Ashley Madison hack: There is no such thing as guaranteed data security
This post was written by Michael Whitener, partner at VLP Law Group
The typical website privacy policy begins by telling you earnestly, “We understand privacy is important to you.” That assurance takes on special meaning if the website’s mission is to help philandering husbands and wives engage in covert affairs.
Such is the mission of Ashley Madison, an online dating service owned and operated by Avid Dating Life, Inc. that has attracted some 37 million registered members. As has been widely reported, the Ashley Madison servers were hacked earlier this week. The hackers claiming responsibility for the cyberattack are threatening to release the names, passwords and financial transactions of Ashley Madison members if the website is not shut down.
Every major data breach gives rise to questions of liability, and the Ashley Madison breach is no exception.
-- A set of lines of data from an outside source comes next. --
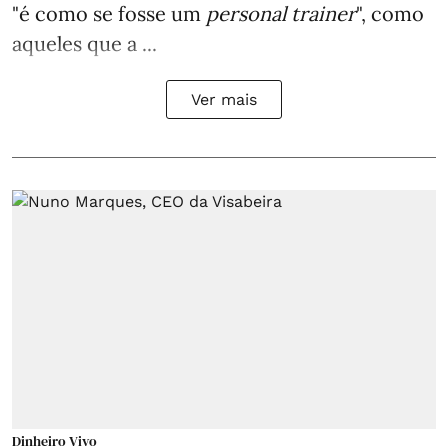
"é como se fosse um
personal trainer
", como
aqueles que a ...
Ver mais
Dinheiro Vivo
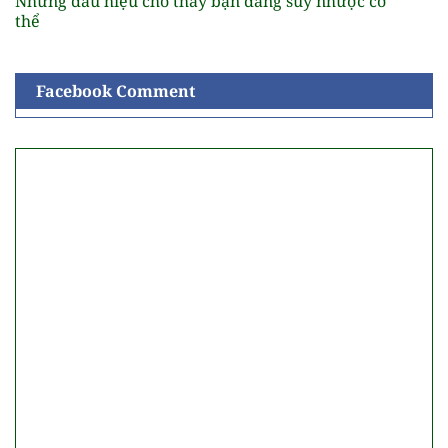
Những dấu hiệu cho thấy bạn đang suy nhược cơ
thể
Facebook Comment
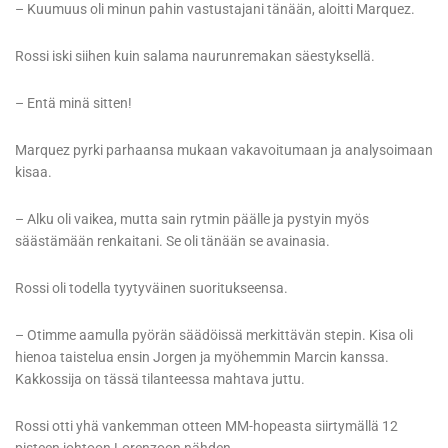
– Kuumuus oli minun pahin vastustajani tänään, aloitti Marquez.
Rossi iski siihen kuin salama naurunremakan säestyksellä.
– Entä minä sitten!
Marquez pyrki parhaansa mukaan vakavoitumaan ja analysoimaan
kisaa.
– Alku oli vaikea, mutta sain rytmin päälle ja pystyin myös
säästämään renkaitani. Se oli tänään se avainasia.
Rossi oli todella tyytyväinen suoritukseensa.
– Otimme aamulla pyörän säädöissä merkittävän stepin. Kisa oli
hienoa taistelua ensin Jorgen ja myöhemmin Marcin kanssa.
Kakkossija on tässä tilanteessa mahtava juttu.
Rossi otti yhä vankemman otteen MM-hopeasta siirtymällä 12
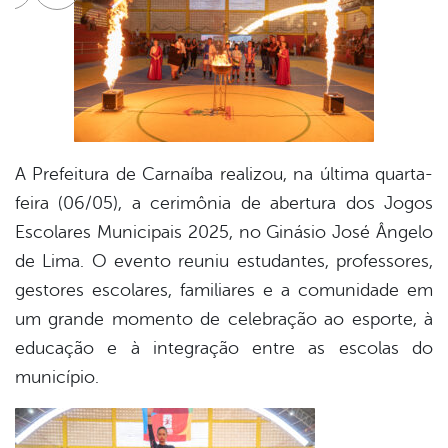
cebook
Twitter
Linkedin
A Prefeitura de Carnaíba realizou, na última quarta-
feira (06/05), a cerimônia de abertura dos Jogos
Escolares Municipais 2025, no Ginásio José Ângelo
de Lima. O evento reuniu estudantes, professores,
gestores escolares, familiares e a comunidade em
um grande momento de celebração ao esporte, à
educação e à integração entre as escolas do
município.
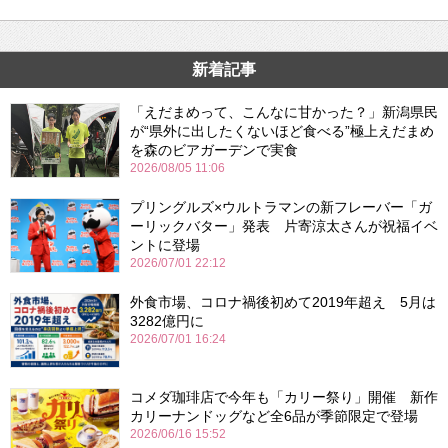
新着記事
「えだまめって、こんなに甘かった？」新潟県民
が“県外に出したくないほど食べる”極上えだまめ
を森のビアガーデンで実食
2026/08/05 11:06
プリングルズ×ウルトラマンの新フレーバー「ガ
ーリックバター」発表 片寄涼太さんが祝福イベ
ントに登場
2026/07/01 22:12
外食市場、コロナ禍後初めて2019年超え 5月は
3282億円に
2026/07/01 16:24
コメダ珈琲店で今年も「カリー祭り」開催 新作
カリーナンドッグなど全6品が季節限定で登場
2026/06/16 15:52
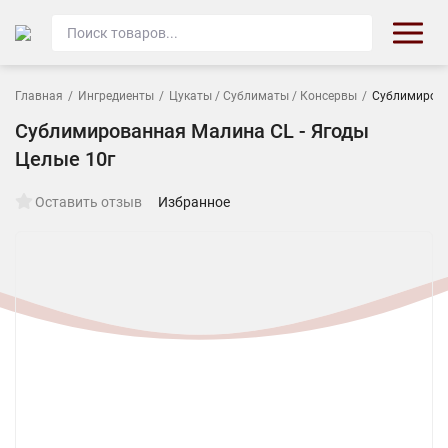
Главная
/
Ингредиенты
/
Цукаты / Сублиматы / Консервы
/
Сублимирова
Сублимированная Малина CL - Ягоды
Целые 10г
Оставить отзыв
Избранное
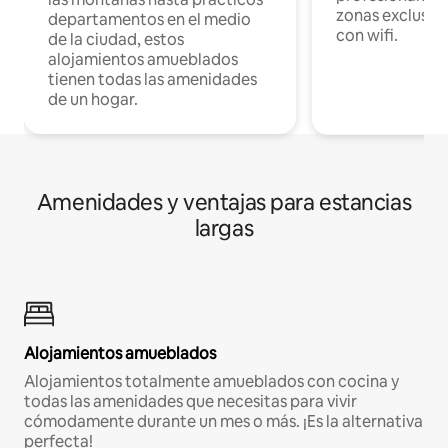
zonas exclusiva
departamentos en el medio
con wifi.
de la ciudad, estos
alojamientos amueblados
tienen todas las amenidades
de un hogar.
Amenidades y ventajas para estancias
largas
Alojamientos amueblados
Alojamientos totalmente amueblados con cocina y
todas las amenidades que necesitas para vivir
cómodamente durante un mes o más. ¡Es la alternativa
perfecta!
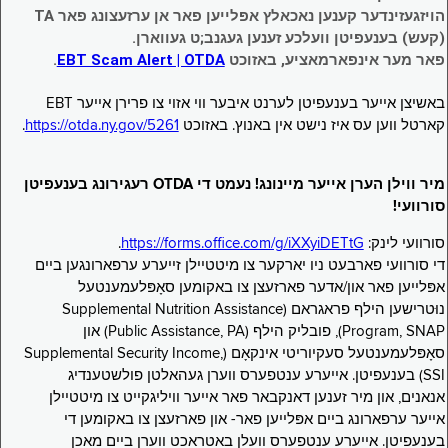
הויזגעזינדער קענען נאכאלץ אפּלייען פאר אן ערזעצונג פאר TA
(קעש) בענעפיטן וועלכע זענען געגנב;ט געווארן.
פאר מער אינפארמאציע, באזוכט
EBT Scam Alert | OTDA
.
באשיצן אייער בענעפיטן לערנט איבער ווי אזוי צו פרירן אייער EBT
קארטל ווען עס איז נישט אין באנוץ. באזוכט
https://otda.ny.gov/5261
.
מיר ווילן הערן אייער מיינונג! נעמט די OTDA רעגירונג בענעפיטן
סורוועי!
סורוועי לינק:
https://forms.office.com/g/iXXyiDETtG
.
די סורוועי פארבעט ניו יארקער צו מיטטיילן זייערע ערפארונגען ביים
אפּלייען פאר און/אדער פארזעצן צו באקומען סאָפּלעמענטעל
נוּטרישען הילף פראגראם (Supplemental Nutrition Assistance
Program, SNAP), פובליק הילף (Public Assistance, PA) און
סאָפּלעמענטעל סעקיוריטי אינקאָם (Supplemental Security Income,
SSI) בענעפיטן. אייערע ענטפערס ווערן געהאלטן פולשטענדיג
אנאנים, און מיר זענען דאנקבאר פאר אייער וויליגקייט צו מיטטיילן
אייער ערפארונג ביים אפּלייען פאר- און פארזעצן צו באקומען די
בענעפיטן. אייערע ענטפערס וועלן באטראכט ווערן ביים מאכן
The threshold question is: what security promises did Ashley Madison make to its members when they joined?
For an online service dedicated to facilitating hanky-panky, the Ashley Madison privacy policy and terms of service are remarkably buttoned down:
- Privacy policy. The privacy policy contains clear disclosures regarding the website’s collection, use and sharing of personally identifiable information – and yes, it says that “the protection of your privacy is very important.” With respect to security measures, the privacy policy promises: “We use industry standard practices and technologies including but not limited to ‘firewalls,’ encrypted transmission via SSL (Secure Socket Layer) and strong data encryption of sensitive personal and/or financial information when it is stored to disk.” As a Canadian (Toronto-based) company, Avid Life Media even cites Canadian data privacy law and claims to “fully adhere to it.”
- Terms of service. The terms of service back away from the bold promises of the privacy policy, saying “we cannot ensure the security or privacy of information you provide through the Internet and your email messages.” Moreover, there’s a comprehensive release of claims against Ashley Madison for any damages “related to the release or use of such information by third parties.” The disclaimer of warranties includes a disclaimer that the service is “secure.”
Despite the careful attempt in Ashley Madison’s terms of service to avoid liability for a data breach, the company faces two primary liability threats:
- Class action lawsuit. Already there are rumblings of a class action lawsuit being launched on behalf of Ashley Madison members whose personal information was breached. Gathering class action participants in this context faces the obvious challenge of requiring Ashley Madison subscribers to confess their membership; but Canadian law does allow for protection of class action participants’ identities. The lawsuit presumably would be based in part on the failure of Ashley Madison to maintain the security protections promised in its privacy policy, regardless of the liability limits in its terms of service. Compliance with the assurance of “strong data encryption” in particular will be scrutinized.
- Regulatory action. As a Canadian company, Ashley Madison may face sanctions under Canada’s Personal Information Protection and Electronic Documents Act (PIPEDA). PIPEDA requires that organizations such as Ashley Madison implement security safeguards protecting personal information from loss, theft, and unauthorized access, disclosure, copying, use or modification. Sensitive information – which includes the credit card data that the Ashley Madison hackers reportedly obtained – requires heightened security measures. PIPEDA authorizes the federal Privacy Commissioner to both investigate complaints by individuals and initiate investigations on its own. While the Privacy Commissioner has not been as activist as the U.S. Federal Trade Commission in taking privacy-related enforcement actions, it is empowered under PIPEDA to impose fines and other sanctions.
Ashley Madison is reportedly working with law enforcement officials to track down the hackers, but that is scant comfort to the millions of Ashley Madison registrants, who must be working on their explanations and apologies to spouses and significant others, just in case the hackers make good on their threat to publicly “out” them.
If there’s a lesson to be learned, it’s that there is no such thing as guaranteed data security. For the individual, private lawsuits and regulatory action may result in payment of damages (and sanctions for lax data security practices), but data breached may be data lost, and possibly shared with the wider world. For the breached enterprise, the negative publicity and resulting loss of business can be fatal. That is especially the case when – as with Ashley Madison – the foundation of your business model is discretion and secrecy.
Michael Whitener is a partner at VLP Law Group. His legal practice focuses on two areas: (1) technology transactions, including software licensing and alliances, cloud computing, web hosting and outsourcing agreements; and (2) corporate compliance, particularly regarding data privacy and anti-corruption laws.